Following the model change from the F to the G model, the colors on offer became somewhat calmer from 1975. Darker, more sedate tones came increasingly to the forefront, with shrill, candy-style paint finishes finding less and less appreciation. Understatement and a cautious view towards resale value supplanted the extrovert appearance, and the color spectrum of the 911 now also needed to suit the four-cylinder 924 and the large Gran Turismo model 928. And yet taste is a fickle friend – the next paradigm shift swept into Europe from the USA in the mid-80s and conquered our screens in the person of “Sonny” Crockett and Ricardo Tubbs: With its garish neon design, “Miami Vice” established a whole new look and made marshmallow pastel tones just as popular as Ray Ban “Wayfarer” sunglasses or jackets worn over T-shirts.

A 911 simply looks good in everything

Soon enough, this also had an effect on the color palette of the German sportscar specialist. The three main protagonists in this story demonstrate this very clearly: A 944 S2 in Maritime Blue is just as eye-catching as the pink-washed Star Ruby 911 Carrera RS 964, and the powerful 928 GTS wrapped in Amaranth Violet. A legitimate predecessor to the modern GT3 and GT3 RS models, the RS also provided a prime example of the fresh confidence with color that Porsche has displayed time and again ever since. The 997 GT3 RS in Acid Green thus made just as lasting an impression as the model in Orange Met, and the 991 GT3 RS looked even more impressive in Lava Orange and Ultraviolet.

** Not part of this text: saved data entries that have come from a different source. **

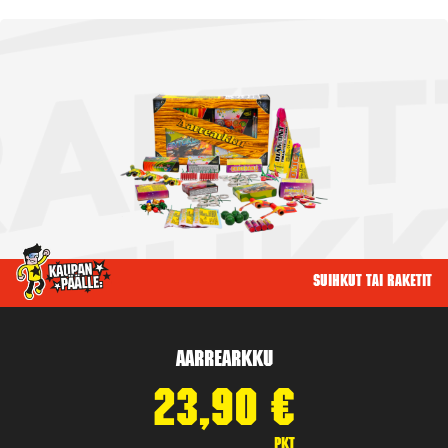
Suihkut tai raketit
Aarrearkku
23,90
€
pkt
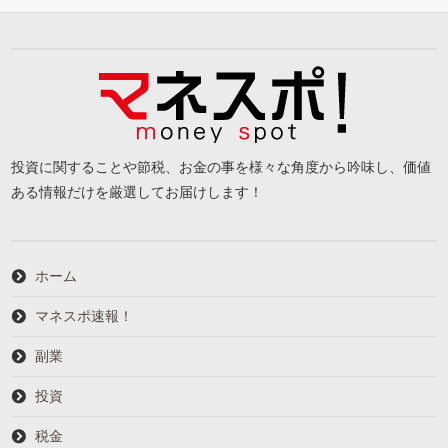
投資に関することや節税、お金の事を様々な角度から吟味し、価値
ある情報だけを厳選してお届けします！
ホーム
マネスポ速報！
副業
投資
税金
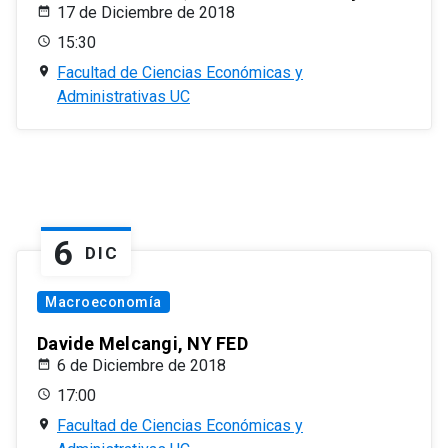
17 de Diciembre de 2018
15:30
Facultad de Ciencias Económicas y
Administrativas UC
6
DIC
Macroeconomía
Davide Melcangi, NY FED
6 de Diciembre de 2018
17:00
Facultad de Ciencias Económicas y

Colorful as a row of sweet jars: The early 911s of the F series

And for anyone who thought they had seen it all, as history supposedly repeats itself, Porsche had a surprise in store in 2009: The 911 special edition Sport Classic was released in a deep grey bearing the name of the model, looking at first glance more like a prime coat. The 250 units produced were sold out within 48 hours, once again proving that a 911 simply looks good in everything. And the same is true across the board for all other Porsche sportscars.